Military fitness linked to child nutrition

Generals join Arkansas advocates on roundtable to talk about obesity in kids

A group of military generals and nutrition advocates from throughout Arkansas agreed Thursday during a virtual roundtable discussion that increasing food security is essential, not only to address childhood obesity, but also to bolster national security by helping more young people meet the U.S. military's health and fitness standards.

Seven out of every 10 people ages 17-24 are ineligible to join the military, retired Maj. Gen. Bill Wofford said, for a variety of reasons. Some have not earned a high school diploma or the equivalent, some have police records and some cannot pass the military's physical fitness test, often due to being overweight.

Wofford is a former adjutant general of the Arkansas National Guard and a member of Mission: Readiness, an organization of nearly 800 retired admirals and generals that aims to address "the growing crisis of military ineligibility," retired Army Brigadier Gen. Gary Profit said.

Mission: Readiness is one of five organizations within the Council for a Strong America, dedicated to "protecting public safety by promoting solutions that steer kids away from crime," according to the council's website.

Profit, a former Bentonville resident, said obesity is an issue for active duty and former service members as well. The U.S. Department of Defense spends about $1.5 billion on health care related to obesity for these groups, he said.

"Active duty service members miss over 650,000 days annually to obesity-related issues, placing added strain on a force that is already stretched thin," he said.

The nutrition and environmental professionals at the roundtable agreed that healthy choices and habits start in childhood and that consistent access to healthy food is the necessary foundation.

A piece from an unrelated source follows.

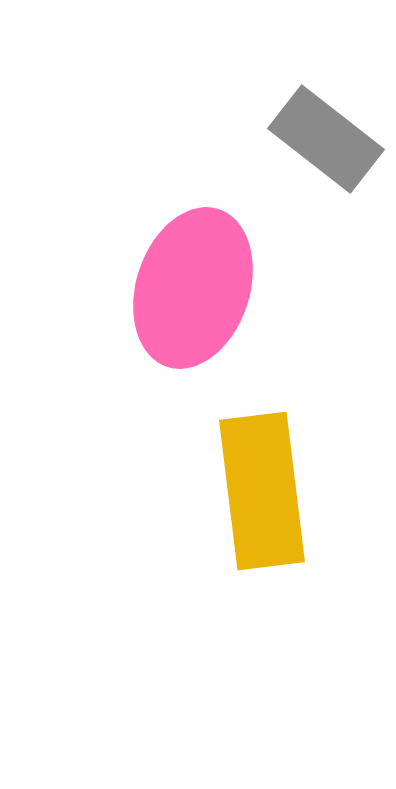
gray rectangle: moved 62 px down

Stephanie Walker Hynes, the nutrition director for the Little Rock School District, said she would like to see "universal meals" for schools nationwide instead of just free and reduced-price meals for students who need them. The district started distributing meals to students regardless of need when the covid-19 pandemic closed schools in 2020.

"If there was a universal meal system like in other countries, we could take that off of the plate of worry, and as we are good stewards of our tax dollars, we would just use those funds to do what's right by children who are in education and trying to graduate," Walker Hynes said.

She sees the Little Rock School District as the "largest restaurant in Arkansas," and the nutrition department distributed more than 210,000 lunches and 140,000 breakfasts in November, she said.

Taylor Gladwin, an environmental educator for Fayetteville's recycling and trash division, said schools should have "food and garden education" programs so children can see "the full-circle effect" of where their food comes from. The recycling and trash division gives compost to schools from which it collects food waste, and those schools use it in their gardens.

"When kids understand how food is grown in a healthy way and they are able to participate in that process, they grow up to be adults who make healthy food choices and who waste less food," Gladwin said.

Low-income families can receive nutritional assistance from the state via the Supplemental Nutrition Assistance Program (SNAP), run by the Arkansas Department of Human Services. The program sometimes has a "negative connotation" attached to it, said Lance Whitney, the director of SNAP outreach at the Arkansas Hunger Relief Alliance, so one of his responsibilities is to promote SNAP as a necessary "supplemental safety net" to keep children fed and their parents employed.

"[We want] to break down the stigma that it's not welfare, it's supporting your community," Whitney said. "It's supporting everything in that community from health, retail, education, [and] employment."

Wofford said the ongoing pandemic has brought to light that many families who are eligible for federal nutritional support programs are not enrolled in them, including SNAP and the Special Supplemental Nutrition Program for Women, Infants and Children (WIC).

"No single nutrition program exists in a vacuum," Wofford said. "We should enact policies that support the creation and sustainment of community feeding networks, support innovations to reduce food waste in schools and markets, and change public perception of federal child nutrition programs."